Texte réadapté d’un article de « A toute allure », journal de la lutte du Val Susa contre le TGV Lyon-Turin. Comme quoi, nous affrontons une logique destructrice identique partout où le système capitaliste domine (partout dans le monde ?)

Dans ce coin du monde, on veut nous faire accepter la construction d’un nouvel aéroport. Un grand, un beau, tout écologique et créateur d’emplois, facteur de relance, fierté du « grand Ouest ». Un aéroport ! Oui, mais pour quoi faire ? Le plaisir de voyager, comme aventure et découverte, est une chose. La nécessité de se déplacer le plus rapidement possible en est une autre. Avions, TGV et autoroutes ne sont rien d’autre qu’une réponse à cette fausse nécessité  : celle de parcourir le plus grand espace en le moins de temps possible.

De quel espace et de quel temps parlons-nous ? Vite fait bien fait de Nantes à Berlin et de Berlin à Nantes, agrippé‑e à ses 24 heures, chacun‑e trouvera au lieu d’arrivée le même coca, le même sandwich et le même ennui qu’au lieu de départ. Avec le transport aérien, il est possible de rejoindre le même ennui, le même sandwich et le même coca en cinq heures plutôt qu’en douze, plutôt qu’en cent. Ben dites donc ! C’est ça le progrès sensé nous rendre bouche bée d’admiration ? On nous présente le gain de temps comme un besoin humain que chacun‑e devrait pouvoir satisfaire, mais pourquoi et pour qui gagner du temps ? Le temps est-il un bien qui se gagne ou se perd, et l’espace une étendue neutre à vaincre ?

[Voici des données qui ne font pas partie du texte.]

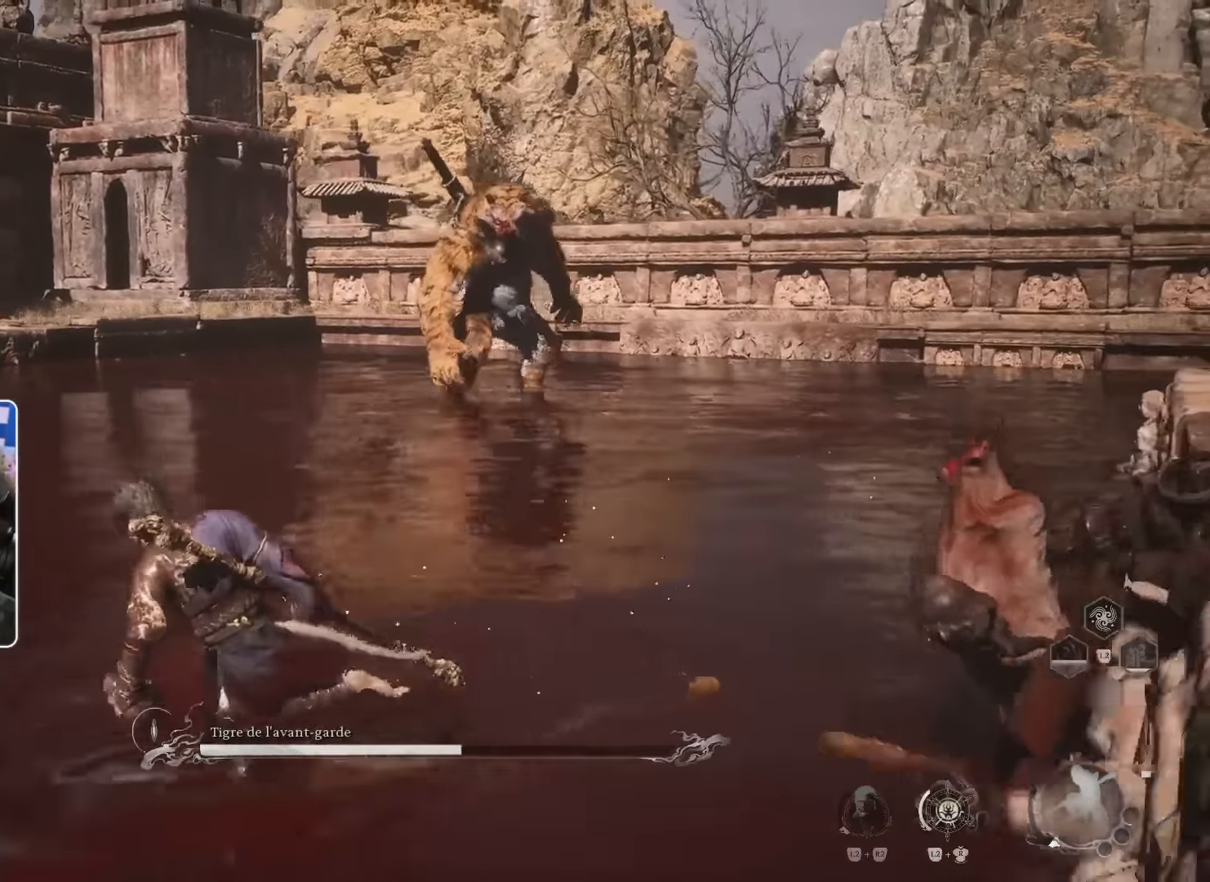
{"dt_ms": 500, "buttons": [], "left_stick": "left", "right_stick": "center", "events": []}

Il ne s’agit pas uniquement des déplacements mais du rythme même de nos vies  : une accumulation de moments collés les uns aux autres, une course rapide et nécessaire. Parce qu’on n’a pas le temps, on doit tra‑ vailler, produire, toujours plus vite, pour que la machine capitaliste tourne, tour‑ ne. Et quelle place pour des pensées, des désirs ou des actes qui ne soient pas marchandises, qui ne soient pas calculables ?

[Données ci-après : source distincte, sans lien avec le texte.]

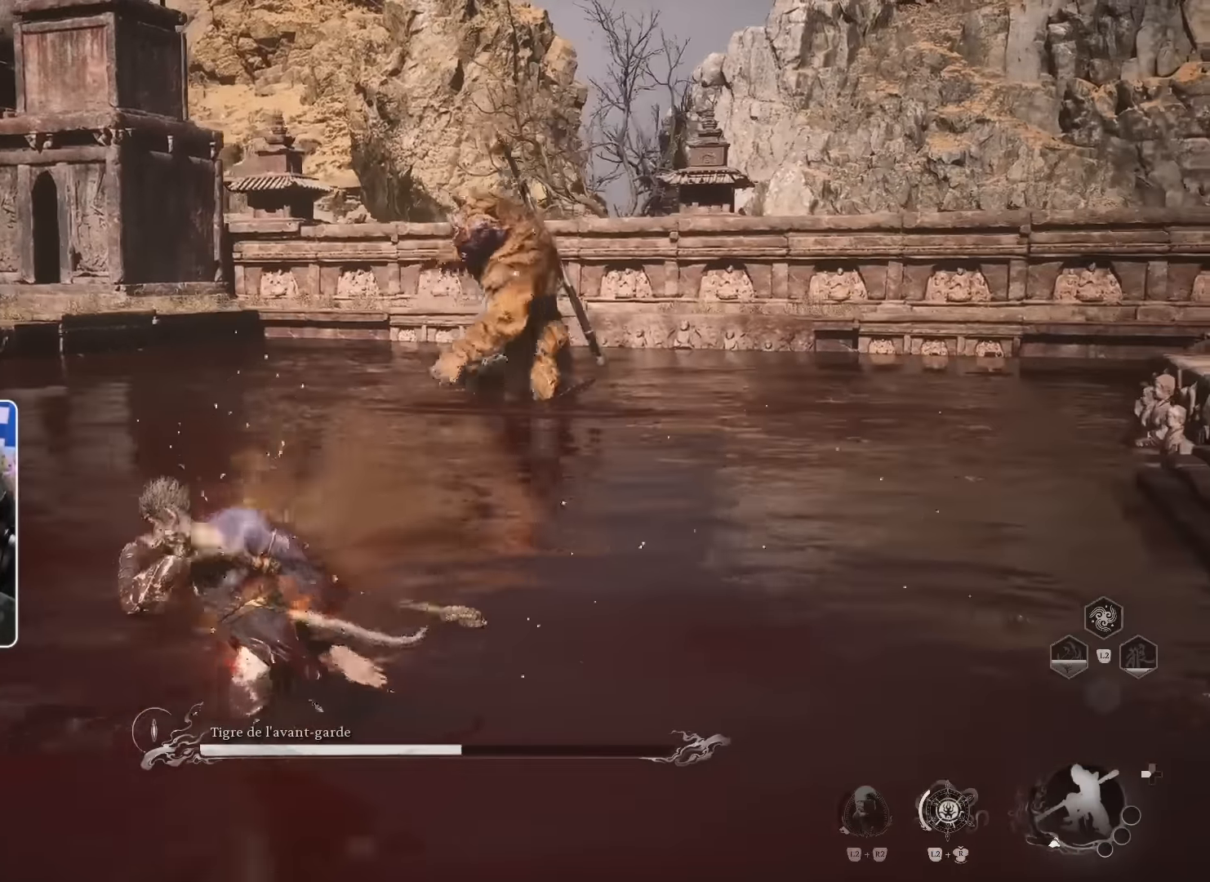
{"dt_ms": 500, "buttons": [], "left_stick": "up-left", "right_stick": "center", "events": [[484, "left_stick", "up-left"]]}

C’est donc ça notre vie ? Il semblerait que oui. Paradoxalement il semblerait que c’est lorsque chaque instant est devenu égal aux autres, lorsque chaque lieu est devenu identique, que le fait de se déplacer le plus rapidement possible est devenu une conquête. On n’a finalement jamais été aussi perdu‑e‑s qu’avec le GPS  : on sait où l’on va mais on ne sait jamais où l’on se trouve. De même avec l’avion ou le métro  : on rentre à un bout, on ressort à l’autre et entre les deux, rien ! Un genre de téléportation.

On raserait des haies pour pouvoir bétonner à Notre Dame des Landes. On éventrerait le bocage, on dévasterait des jardins. On expulserait, on déplacerait des vies – comme si une terre en valait une autre. On dé‑ dommagerait – comme si l’enracinement dans un lieu valait de l’argent. C’est vrai, mais il y a plus. Les déplacements à grande vitesse ne sont pas seulement une attaque contre la vie de quelques bocages, mais une attaque contre le sens de la vie même.

Pour notre part, nous ne laisserons pas cet aéroport se construire tranquillement. Non pas parce que l’abandon de tel ou tel projet nuisible change fondamentalement les choses, mais dans l’espoir que cela contribue à entraver la machine capitaliste et le monde qui en découle.